Las Vegas nurse makes ‘miraculous recovery’ from COVID-19
Updated April 14, 2020 - 9:12 pm
Southern Hills Hospital and Medical Center held a surprise party Tuesday for a nurse who survived COVID-19.
Bessy Angue, a nurse at MountainView Hospital, contracted the virus in March while she was treating patients. She received treatment in Southern Hills’ intensive care unit and was on a ventilator for two-and-a-half weeks.
The hospital said that Angue’s eyes weren’t tracking last week, but she made “a miraculous recovery” and was released Tuesday to the surprise celebration.
Angue was greeted at the entrance by hospital administrators, her family, colleagues and members of the care team that treated her. She smiled when presented with flowers and brought past a line of supporters with balloons and pompoms.
“Oh, my goodness. I just said, ‘Wow, is this for me?’ ” Angue said of the moment she saw people gathered to support her. “I’m just very appreciative of everyone.”
Angue said that despite working with sick patients during the pandemic, she never thought she would contract the virus. Her son, Roger Palmiano, said he was shocked to see how sick she got because she took all the necessary precautions recommended for nurses.

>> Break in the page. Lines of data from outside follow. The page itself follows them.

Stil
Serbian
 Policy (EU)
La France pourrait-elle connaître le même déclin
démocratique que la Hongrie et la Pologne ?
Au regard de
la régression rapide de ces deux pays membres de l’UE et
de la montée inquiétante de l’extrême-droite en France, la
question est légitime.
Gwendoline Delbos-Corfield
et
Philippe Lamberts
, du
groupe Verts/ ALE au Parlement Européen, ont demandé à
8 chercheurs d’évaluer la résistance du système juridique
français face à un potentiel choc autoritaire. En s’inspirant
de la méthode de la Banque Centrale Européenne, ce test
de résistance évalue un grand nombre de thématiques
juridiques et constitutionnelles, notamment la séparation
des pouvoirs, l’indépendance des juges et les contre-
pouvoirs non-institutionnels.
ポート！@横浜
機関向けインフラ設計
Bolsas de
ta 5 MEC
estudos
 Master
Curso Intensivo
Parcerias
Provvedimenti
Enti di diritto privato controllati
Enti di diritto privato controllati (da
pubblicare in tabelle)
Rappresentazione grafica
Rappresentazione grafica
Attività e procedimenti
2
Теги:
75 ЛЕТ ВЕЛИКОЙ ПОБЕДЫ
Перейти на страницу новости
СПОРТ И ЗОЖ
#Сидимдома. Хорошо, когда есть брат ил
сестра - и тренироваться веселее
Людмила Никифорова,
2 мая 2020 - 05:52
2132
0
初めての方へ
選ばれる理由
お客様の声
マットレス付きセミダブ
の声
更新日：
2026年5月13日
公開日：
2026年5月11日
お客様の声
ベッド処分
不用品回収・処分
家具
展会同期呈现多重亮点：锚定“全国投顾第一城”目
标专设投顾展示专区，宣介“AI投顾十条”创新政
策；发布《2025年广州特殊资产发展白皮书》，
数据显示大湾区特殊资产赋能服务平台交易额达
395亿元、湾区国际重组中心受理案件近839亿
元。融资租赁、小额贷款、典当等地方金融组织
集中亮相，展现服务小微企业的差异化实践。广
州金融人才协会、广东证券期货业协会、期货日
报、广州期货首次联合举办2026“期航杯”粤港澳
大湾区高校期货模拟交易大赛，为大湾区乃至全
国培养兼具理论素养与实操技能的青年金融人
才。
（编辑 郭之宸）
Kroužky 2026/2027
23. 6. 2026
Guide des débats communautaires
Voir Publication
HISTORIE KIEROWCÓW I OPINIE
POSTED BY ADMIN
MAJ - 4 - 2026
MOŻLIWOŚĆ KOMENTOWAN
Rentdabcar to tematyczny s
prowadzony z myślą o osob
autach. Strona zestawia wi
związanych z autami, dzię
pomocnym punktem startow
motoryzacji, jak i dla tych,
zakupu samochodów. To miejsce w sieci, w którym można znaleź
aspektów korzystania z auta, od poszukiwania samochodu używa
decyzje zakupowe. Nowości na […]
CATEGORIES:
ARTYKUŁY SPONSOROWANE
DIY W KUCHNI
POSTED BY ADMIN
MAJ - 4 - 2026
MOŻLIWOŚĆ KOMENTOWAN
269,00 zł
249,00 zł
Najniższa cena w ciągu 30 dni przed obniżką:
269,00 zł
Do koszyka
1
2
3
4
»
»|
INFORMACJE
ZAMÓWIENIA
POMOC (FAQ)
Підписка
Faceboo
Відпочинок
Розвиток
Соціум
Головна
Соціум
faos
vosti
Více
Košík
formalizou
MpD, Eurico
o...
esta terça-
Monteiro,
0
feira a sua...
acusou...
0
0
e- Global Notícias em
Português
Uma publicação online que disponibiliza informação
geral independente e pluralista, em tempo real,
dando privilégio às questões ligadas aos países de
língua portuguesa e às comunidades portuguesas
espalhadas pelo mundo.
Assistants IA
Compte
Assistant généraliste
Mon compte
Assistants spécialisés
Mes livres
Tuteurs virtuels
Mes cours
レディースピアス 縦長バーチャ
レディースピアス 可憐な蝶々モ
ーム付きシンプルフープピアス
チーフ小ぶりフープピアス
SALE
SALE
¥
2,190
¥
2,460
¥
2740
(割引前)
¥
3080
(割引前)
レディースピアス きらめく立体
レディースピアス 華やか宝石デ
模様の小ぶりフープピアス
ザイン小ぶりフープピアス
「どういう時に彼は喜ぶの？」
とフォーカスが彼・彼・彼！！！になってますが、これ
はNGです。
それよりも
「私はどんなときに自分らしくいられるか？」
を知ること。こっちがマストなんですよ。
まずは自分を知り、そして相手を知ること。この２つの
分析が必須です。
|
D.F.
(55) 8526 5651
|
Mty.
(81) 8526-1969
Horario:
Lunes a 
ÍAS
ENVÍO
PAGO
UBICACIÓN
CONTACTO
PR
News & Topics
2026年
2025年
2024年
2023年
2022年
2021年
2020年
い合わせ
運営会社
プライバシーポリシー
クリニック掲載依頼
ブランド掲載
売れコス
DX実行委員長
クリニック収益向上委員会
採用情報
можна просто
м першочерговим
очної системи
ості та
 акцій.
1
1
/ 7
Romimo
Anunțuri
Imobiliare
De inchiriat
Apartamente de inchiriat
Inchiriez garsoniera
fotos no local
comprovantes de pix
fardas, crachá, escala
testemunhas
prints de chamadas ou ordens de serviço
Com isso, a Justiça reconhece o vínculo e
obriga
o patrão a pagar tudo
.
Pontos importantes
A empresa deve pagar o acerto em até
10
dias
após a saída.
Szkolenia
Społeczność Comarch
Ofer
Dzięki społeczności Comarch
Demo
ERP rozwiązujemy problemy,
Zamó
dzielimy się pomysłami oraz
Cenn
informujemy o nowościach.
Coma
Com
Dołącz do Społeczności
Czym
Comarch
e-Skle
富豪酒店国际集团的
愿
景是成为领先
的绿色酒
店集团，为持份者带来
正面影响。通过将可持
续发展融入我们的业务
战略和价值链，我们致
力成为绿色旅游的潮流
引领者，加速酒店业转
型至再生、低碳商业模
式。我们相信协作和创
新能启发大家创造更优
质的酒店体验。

“They were like, ‘You’ve got to be like suited up and have your gloves on all the time,’ so that whole time she was suited up,” Palmiano said. “For her to get it, it was just like, how could she have gotten it when she was already protected.”
Angue’s fiance, Cedric Monsanto, said she started experiencing flu-like symptoms on March 17, and her health rapidly deteriorated before she was tested for COVID-19 on March 23. By March 25, he said, her shortness of breath was worsening and the family took her to the emergency room.
“When I first dropped her off here, I think her body finally gave out on her. Maybe because she was in the hospital she realized it was time to stop fighting,” Monsanto said. “She was kind of passed out while standing up, kind of leaned on me, and they took her in and that was the last time I saw her outside the hospital before today.”
For a while, he said, they weren’t sure she was going to make it, but “she did a complete 180 after they took out her breathing tube” on April 7.
He said he was the first person to see her when she woke up, the day after the tube was removed.
“They did the test of, ‘Do you know who you are? Do you know who this is?’ And she knew it was me,” Monsanto said. “The very next day, Roger FaceTimed her with the whole family, and it seems like since that day she just punched through that wall and had an amazingly fierce recovery.”
‘Live life all over again’
Monsanto said he hopes people take the pandemic seriously, even if they don’t think they are at risk of contracting the virus.
“Going through what we went through these last three weeks, you can’t wish that on anybody,” he said. “And if you can prevent spreading that to one person, I believe that’s a worthwhile gesture; it’s an obligation.”
On her plans for going home, Angue said she wants to sleep for a few days and “start to live life all over again, start to rebuild (her) body all over again.”
Monsanto said Angue didn’t celebrate her birthday on March 21, so once she’s feeling better, the family will likely host a FaceTime party to celebrate her birthday and her health.
Angue’s smile never left as she saw the celebration for her outside the hospital Tuesday.
“Just to open my eyes and find out that I’m still alive was fantastic,” Angue said. “I’m just so grateful to everyone here.”